* [Document excerpt]
┄┄┄┄┄┄┄┄┄┄┄┄┄┄┄┄┄┄┄┄
Akil Baddoo was surprise of spring for Detroit Tigers. It was a no brainer to keep him.

Detroit Free Press

Fifteen days before Christmas, Akil Baddoo was at his childhood home, living in the basement at his parents’ house in Conyers, Georgia.

The Rule 5 draft had started and the audio was being live streamed on MLB.com.

“He and his dad were listening to it,” Akilah Baddoo, Akil’s mother, said. “I was working in my little office area.”

The Twins left Baddoo unprotected. He had not played a game in nearly two years because he had Tommy John surgery in 2019 and the minor league season was lost in 2020 because of COVID-19.

“Akil told me that there was a possibility (he would be selected), but he kind of thought he wouldn’t,” his mother said. “No one had seen him for two years, so they didn’t know what he was doing.”

John Baddoo, Akilah’s husband, did not think his son would be taken. “I doubt it — nah,” John said. “They probably aren’t even thinking about him.”

But Baddoo, 22, was at the top of the Detroit Tigers’ wish list because of his speed, size (6 feet 1, 210 pounds), raw power and potential to become an outstanding outfielder.

Akilah Baddoo heard screaming in the other room: “Oh my gosh! Oh my gosh!’”

“What just happened?” she asked.
┄┄┄┄┄┄┄┄┄┄┄┄┄┄┄┄┄┄┄┄
* [Dataset]
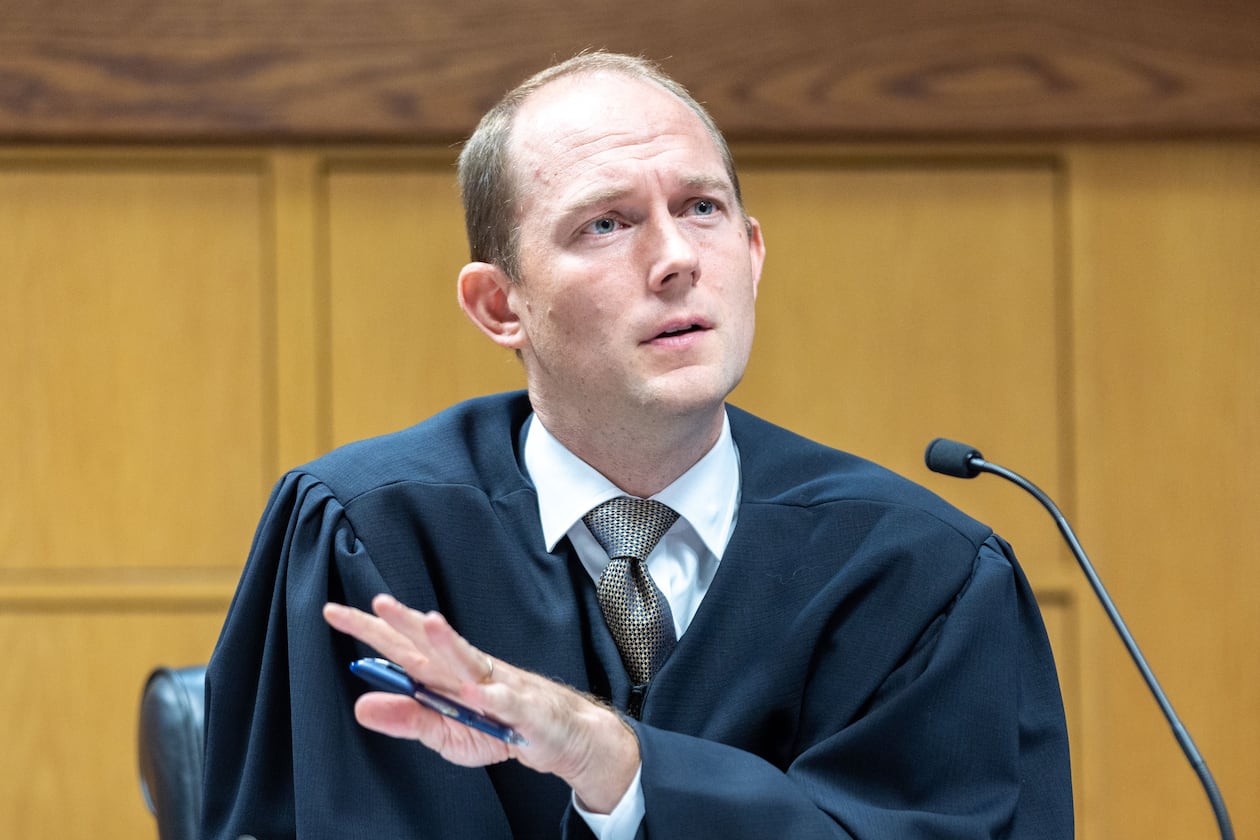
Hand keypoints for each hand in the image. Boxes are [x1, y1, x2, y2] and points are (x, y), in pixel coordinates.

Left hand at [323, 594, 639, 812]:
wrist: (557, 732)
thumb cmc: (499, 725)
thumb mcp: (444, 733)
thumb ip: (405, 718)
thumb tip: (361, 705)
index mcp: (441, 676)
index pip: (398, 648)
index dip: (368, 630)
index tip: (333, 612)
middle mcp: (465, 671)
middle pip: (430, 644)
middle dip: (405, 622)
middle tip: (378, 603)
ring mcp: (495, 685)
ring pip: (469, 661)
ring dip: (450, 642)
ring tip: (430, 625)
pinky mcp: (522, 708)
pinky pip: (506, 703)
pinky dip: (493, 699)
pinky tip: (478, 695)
┄┄┄┄┄┄┄┄┄┄┄┄┄┄┄┄┄┄┄┄
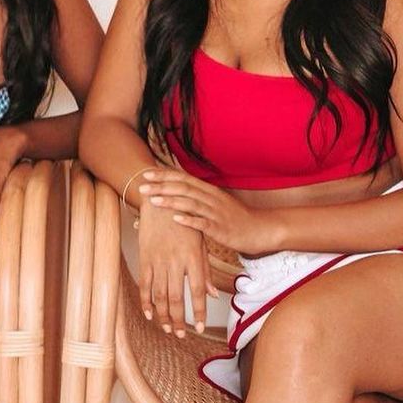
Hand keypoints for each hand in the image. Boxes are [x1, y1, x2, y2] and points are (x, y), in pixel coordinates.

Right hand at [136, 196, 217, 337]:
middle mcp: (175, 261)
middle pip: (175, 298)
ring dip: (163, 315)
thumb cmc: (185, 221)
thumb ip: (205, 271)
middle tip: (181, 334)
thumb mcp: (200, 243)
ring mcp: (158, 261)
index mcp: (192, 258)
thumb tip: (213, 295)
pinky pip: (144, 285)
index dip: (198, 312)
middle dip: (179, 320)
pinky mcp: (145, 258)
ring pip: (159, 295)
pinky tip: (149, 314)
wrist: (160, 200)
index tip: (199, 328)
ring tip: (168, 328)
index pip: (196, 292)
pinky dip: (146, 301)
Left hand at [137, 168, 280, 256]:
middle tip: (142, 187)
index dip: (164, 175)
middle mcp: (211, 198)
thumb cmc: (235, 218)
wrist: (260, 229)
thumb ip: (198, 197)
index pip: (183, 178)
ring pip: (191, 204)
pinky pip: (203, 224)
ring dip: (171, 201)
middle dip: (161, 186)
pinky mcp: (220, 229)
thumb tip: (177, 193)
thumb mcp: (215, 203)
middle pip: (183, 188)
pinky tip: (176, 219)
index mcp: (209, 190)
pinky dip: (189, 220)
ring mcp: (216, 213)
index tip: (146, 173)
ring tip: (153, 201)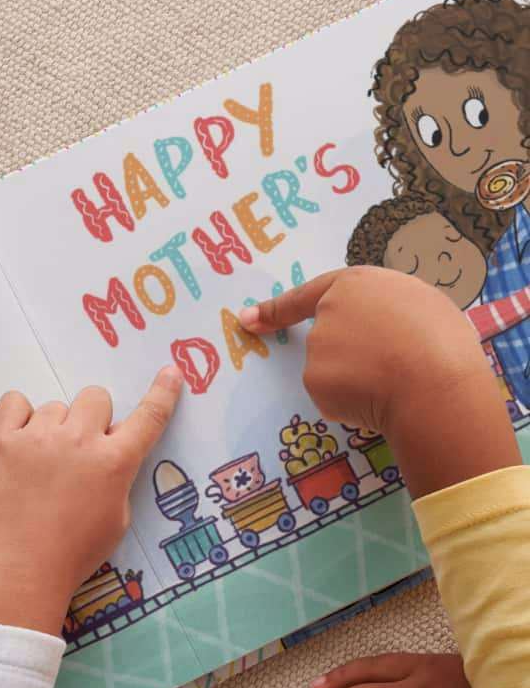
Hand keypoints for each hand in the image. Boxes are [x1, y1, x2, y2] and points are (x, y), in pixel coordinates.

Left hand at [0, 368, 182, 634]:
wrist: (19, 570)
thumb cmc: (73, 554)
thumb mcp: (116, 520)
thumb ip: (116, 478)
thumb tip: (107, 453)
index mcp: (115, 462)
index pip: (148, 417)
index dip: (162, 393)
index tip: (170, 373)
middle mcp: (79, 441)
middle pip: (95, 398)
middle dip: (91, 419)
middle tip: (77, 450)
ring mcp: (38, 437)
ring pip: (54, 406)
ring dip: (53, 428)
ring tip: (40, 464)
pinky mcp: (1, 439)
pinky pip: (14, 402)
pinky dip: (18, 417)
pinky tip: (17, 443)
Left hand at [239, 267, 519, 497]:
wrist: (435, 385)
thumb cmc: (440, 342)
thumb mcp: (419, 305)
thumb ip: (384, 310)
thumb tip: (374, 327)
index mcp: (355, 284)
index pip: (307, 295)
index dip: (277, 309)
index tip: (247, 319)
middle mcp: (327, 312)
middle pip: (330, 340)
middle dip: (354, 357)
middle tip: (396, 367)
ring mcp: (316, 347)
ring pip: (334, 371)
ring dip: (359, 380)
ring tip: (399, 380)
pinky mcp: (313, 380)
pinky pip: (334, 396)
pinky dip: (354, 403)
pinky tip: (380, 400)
┄┄┄┄┄┄┄┄┄┄┄┄┄┄┄┄┄┄┄┄
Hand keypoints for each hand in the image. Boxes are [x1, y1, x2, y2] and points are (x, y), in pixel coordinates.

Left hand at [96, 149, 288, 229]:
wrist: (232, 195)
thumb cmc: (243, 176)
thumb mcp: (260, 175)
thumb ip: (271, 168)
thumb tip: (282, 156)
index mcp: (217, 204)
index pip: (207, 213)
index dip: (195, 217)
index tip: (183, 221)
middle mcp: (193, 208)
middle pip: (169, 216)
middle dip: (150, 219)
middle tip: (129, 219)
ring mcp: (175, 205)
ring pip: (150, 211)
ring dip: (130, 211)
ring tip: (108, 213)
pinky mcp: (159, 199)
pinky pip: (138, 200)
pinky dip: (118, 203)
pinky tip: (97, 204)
┄┄┄┄┄┄┄┄┄┄┄┄┄┄┄┄┄┄┄┄
* [Problem set]
A) In the article about Akil Baddoo, where was he living fifteen days before Christmas?
B) Reproduce the passage of the Akil Baddoo article that begins at the words "The Twins left" and ends after "because of COVID-19.".

* [Responses to the tasks]
A) In the basement of his parents' house in Conyers, Georgia.

B)
The Twins left Baddoo unprotected. He had not played a game in nearly two years because he had Tommy John surgery in 2019 and the minor league season was lost in 2020 because of COVID-19.